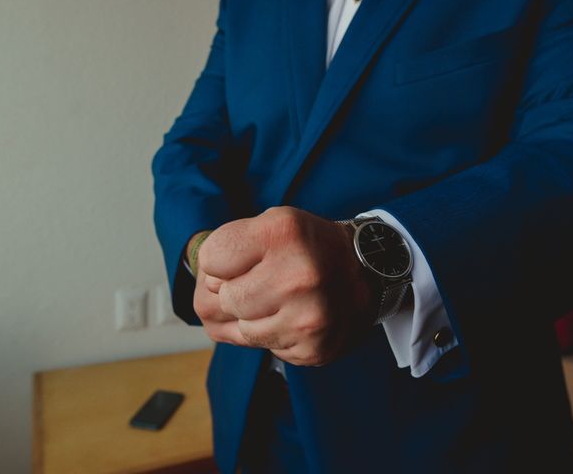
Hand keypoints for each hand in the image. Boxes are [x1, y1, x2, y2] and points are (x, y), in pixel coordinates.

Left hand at [195, 207, 377, 365]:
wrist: (367, 272)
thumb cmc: (310, 246)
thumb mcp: (274, 222)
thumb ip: (230, 246)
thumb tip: (205, 290)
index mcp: (283, 233)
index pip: (209, 260)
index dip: (220, 262)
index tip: (242, 260)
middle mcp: (299, 275)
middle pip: (220, 300)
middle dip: (233, 292)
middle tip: (261, 283)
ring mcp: (308, 317)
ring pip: (239, 330)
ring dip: (250, 318)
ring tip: (278, 300)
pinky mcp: (313, 349)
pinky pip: (264, 349)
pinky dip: (271, 335)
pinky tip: (292, 317)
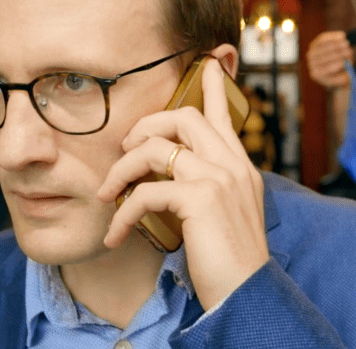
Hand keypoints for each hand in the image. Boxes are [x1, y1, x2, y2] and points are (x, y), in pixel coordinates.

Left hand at [98, 58, 268, 308]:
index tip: (207, 61)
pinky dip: (123, 213)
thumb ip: (210, 190)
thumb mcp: (225, 217)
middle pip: (184, 117)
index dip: (212, 86)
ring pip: (156, 149)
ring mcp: (219, 177)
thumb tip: (178, 182)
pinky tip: (116, 235)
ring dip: (122, 171)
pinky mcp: (201, 198)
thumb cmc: (231, 263)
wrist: (248, 293)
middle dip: (145, 127)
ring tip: (108, 195)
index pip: (223, 116)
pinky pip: (146, 191)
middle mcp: (233, 165)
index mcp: (241, 167)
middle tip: (125, 150)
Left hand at [306, 31, 352, 89]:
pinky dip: (333, 36)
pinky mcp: (314, 43)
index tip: (349, 62)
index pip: (327, 68)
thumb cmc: (338, 74)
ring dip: (337, 44)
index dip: (339, 64)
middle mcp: (311, 63)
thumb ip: (344, 76)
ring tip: (347, 44)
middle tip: (350, 51)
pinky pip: (323, 38)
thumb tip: (347, 66)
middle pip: (325, 56)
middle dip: (339, 53)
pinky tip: (342, 36)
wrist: (329, 67)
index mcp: (316, 74)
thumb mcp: (343, 79)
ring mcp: (312, 52)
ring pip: (324, 46)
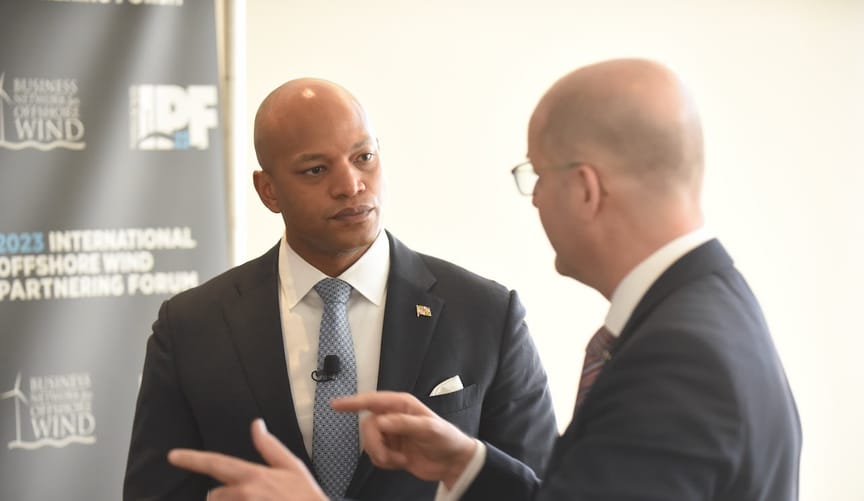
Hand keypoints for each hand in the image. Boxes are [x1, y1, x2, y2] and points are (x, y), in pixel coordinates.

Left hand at [167, 419, 326, 500]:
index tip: (173, 456)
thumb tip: (256, 425)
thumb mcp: (291, 465)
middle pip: (214, 495)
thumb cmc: (305, 496)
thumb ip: (269, 446)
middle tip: (248, 497)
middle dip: (223, 496)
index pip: (215, 463)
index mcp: (252, 475)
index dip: (192, 459)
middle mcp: (242, 495)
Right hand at [332, 391, 476, 488]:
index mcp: (402, 405)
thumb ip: (404, 423)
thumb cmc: (445, 439)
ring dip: (381, 455)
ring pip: (369, 443)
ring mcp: (390, 434)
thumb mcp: (429, 428)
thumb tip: (381, 422)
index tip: (335, 405)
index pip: (372, 401)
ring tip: (399, 460)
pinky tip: (400, 462)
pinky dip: (385, 462)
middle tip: (387, 457)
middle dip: (374, 444)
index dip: (352, 402)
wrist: (452, 463)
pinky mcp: (390, 450)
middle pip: (367, 426)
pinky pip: (374, 456)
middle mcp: (393, 417)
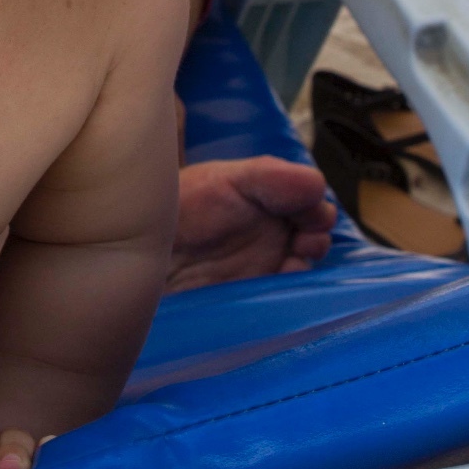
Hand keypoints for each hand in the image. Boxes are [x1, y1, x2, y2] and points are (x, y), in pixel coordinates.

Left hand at [166, 157, 335, 291]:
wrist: (149, 253)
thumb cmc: (183, 208)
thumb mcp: (225, 180)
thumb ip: (270, 177)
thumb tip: (317, 186)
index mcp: (265, 194)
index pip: (307, 196)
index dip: (314, 203)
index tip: (311, 212)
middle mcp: (270, 227)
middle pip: (314, 229)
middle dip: (318, 232)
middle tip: (306, 238)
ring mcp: (265, 261)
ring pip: (306, 259)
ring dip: (309, 257)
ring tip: (295, 256)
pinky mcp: (258, 292)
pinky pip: (289, 291)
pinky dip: (295, 284)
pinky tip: (284, 276)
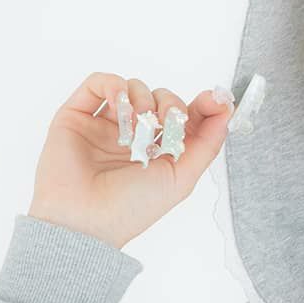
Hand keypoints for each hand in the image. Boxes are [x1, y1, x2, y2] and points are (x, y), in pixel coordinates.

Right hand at [30, 72, 234, 250]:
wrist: (86, 219)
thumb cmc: (131, 207)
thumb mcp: (182, 178)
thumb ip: (207, 144)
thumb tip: (225, 110)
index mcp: (157, 153)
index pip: (183, 119)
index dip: (200, 106)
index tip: (214, 100)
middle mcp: (132, 138)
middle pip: (160, 99)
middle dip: (170, 105)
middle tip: (166, 123)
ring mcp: (105, 125)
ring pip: (133, 88)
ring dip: (143, 100)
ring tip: (137, 126)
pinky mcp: (77, 115)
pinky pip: (98, 83)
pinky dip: (114, 86)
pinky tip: (120, 106)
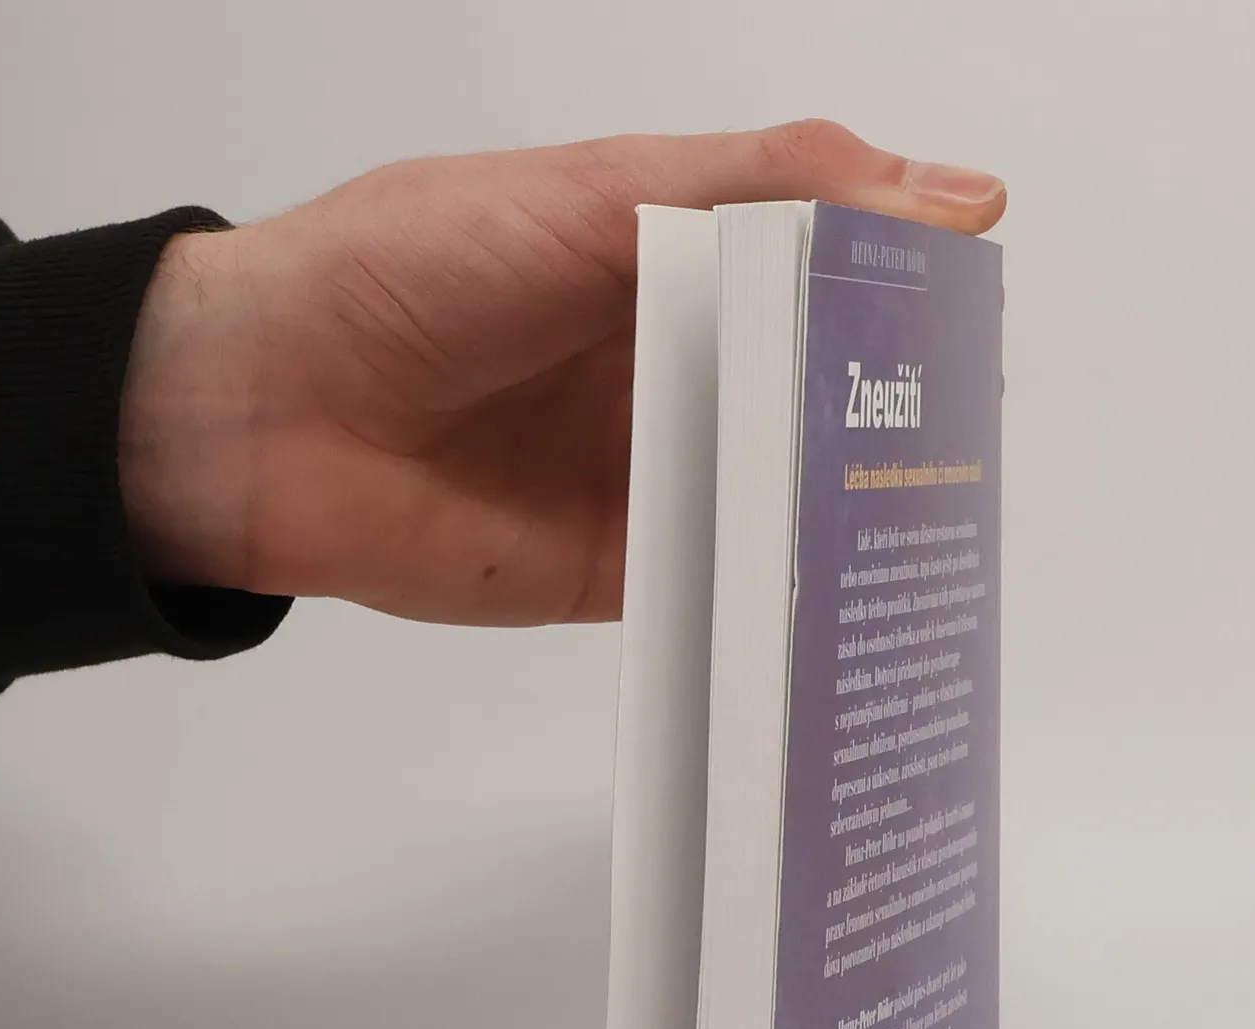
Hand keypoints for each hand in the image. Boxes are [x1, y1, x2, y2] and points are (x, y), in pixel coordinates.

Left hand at [118, 122, 1005, 624]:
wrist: (270, 409)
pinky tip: (845, 612)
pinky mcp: (628, 573)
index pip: (828, 281)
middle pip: (819, 401)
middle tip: (975, 452)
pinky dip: (779, 600)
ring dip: (850, 518)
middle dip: (895, 425)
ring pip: (784, 501)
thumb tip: (949, 194)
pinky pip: (725, 591)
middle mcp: (681, 370)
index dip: (905, 305)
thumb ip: (768, 190)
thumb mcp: (602, 190)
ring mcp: (659, 477)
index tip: (983, 333)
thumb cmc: (416, 266)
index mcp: (683, 261)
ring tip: (939, 538)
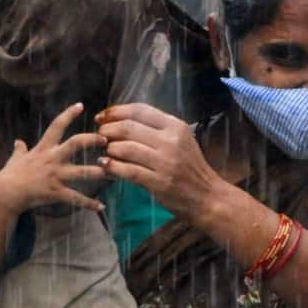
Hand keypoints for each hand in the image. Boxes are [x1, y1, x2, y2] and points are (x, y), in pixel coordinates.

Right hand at [0, 102, 107, 216]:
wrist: (5, 194)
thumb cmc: (9, 176)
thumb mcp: (15, 159)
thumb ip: (20, 150)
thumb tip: (18, 142)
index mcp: (43, 148)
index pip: (57, 126)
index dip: (68, 114)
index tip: (81, 105)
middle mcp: (52, 159)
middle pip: (76, 143)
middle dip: (92, 140)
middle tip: (107, 140)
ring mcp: (55, 176)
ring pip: (82, 172)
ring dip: (100, 172)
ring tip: (116, 173)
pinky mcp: (55, 192)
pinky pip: (76, 198)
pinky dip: (89, 203)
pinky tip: (101, 206)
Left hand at [96, 103, 222, 221]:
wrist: (207, 197)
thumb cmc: (190, 167)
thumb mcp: (180, 140)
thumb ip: (156, 129)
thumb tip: (121, 120)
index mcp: (176, 126)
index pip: (139, 110)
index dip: (116, 111)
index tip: (102, 116)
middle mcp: (171, 141)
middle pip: (129, 127)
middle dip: (108, 129)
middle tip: (100, 135)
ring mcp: (166, 162)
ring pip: (126, 148)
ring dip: (109, 148)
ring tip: (105, 151)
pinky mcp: (159, 183)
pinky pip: (128, 171)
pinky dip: (112, 167)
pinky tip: (106, 165)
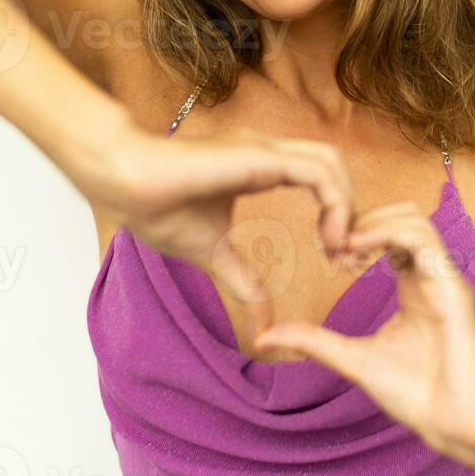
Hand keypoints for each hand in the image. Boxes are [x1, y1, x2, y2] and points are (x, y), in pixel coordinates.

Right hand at [95, 122, 356, 340]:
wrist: (123, 182)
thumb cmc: (155, 208)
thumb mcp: (213, 254)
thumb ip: (242, 281)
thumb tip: (265, 326)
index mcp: (259, 167)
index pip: (318, 179)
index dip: (335, 216)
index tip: (334, 259)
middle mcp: (268, 152)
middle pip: (335, 168)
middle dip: (351, 212)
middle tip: (347, 259)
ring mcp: (265, 149)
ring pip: (333, 164)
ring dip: (347, 208)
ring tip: (338, 252)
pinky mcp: (262, 156)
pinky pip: (319, 173)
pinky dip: (336, 205)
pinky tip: (329, 241)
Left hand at [251, 201, 474, 469]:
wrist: (454, 425)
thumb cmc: (417, 396)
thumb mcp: (352, 359)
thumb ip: (314, 341)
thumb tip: (264, 338)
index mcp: (413, 286)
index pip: (390, 234)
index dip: (355, 231)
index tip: (326, 251)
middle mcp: (431, 276)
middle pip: (404, 215)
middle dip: (364, 217)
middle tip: (331, 243)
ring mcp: (444, 279)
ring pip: (415, 219)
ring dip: (373, 222)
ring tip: (342, 244)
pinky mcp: (453, 288)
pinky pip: (424, 240)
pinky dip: (388, 233)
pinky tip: (357, 248)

====

PROMPT:
Only the lines from the one containing "thumb cmc: (417, 396)" through the final line of the material should be printed, each word for word. Both of those lines count.

EXERCISE SOLUTION:
thumb cmc: (417, 396)
thumb mcp: (352, 359)
thumb ip: (314, 341)
thumb tip: (264, 338)
index mcp: (413, 286)
index pip: (390, 234)
index dip: (355, 231)
index tip: (326, 251)
middle mcp: (431, 276)
middle pip: (404, 215)
middle dip: (364, 217)
middle tip: (331, 243)
ring mcp: (444, 279)
ring pip: (415, 219)
ring dip: (373, 222)
ring tip: (342, 244)
pinky mcp: (453, 288)
pinky pip: (424, 240)
pinky dip: (388, 233)
pinky tip: (357, 248)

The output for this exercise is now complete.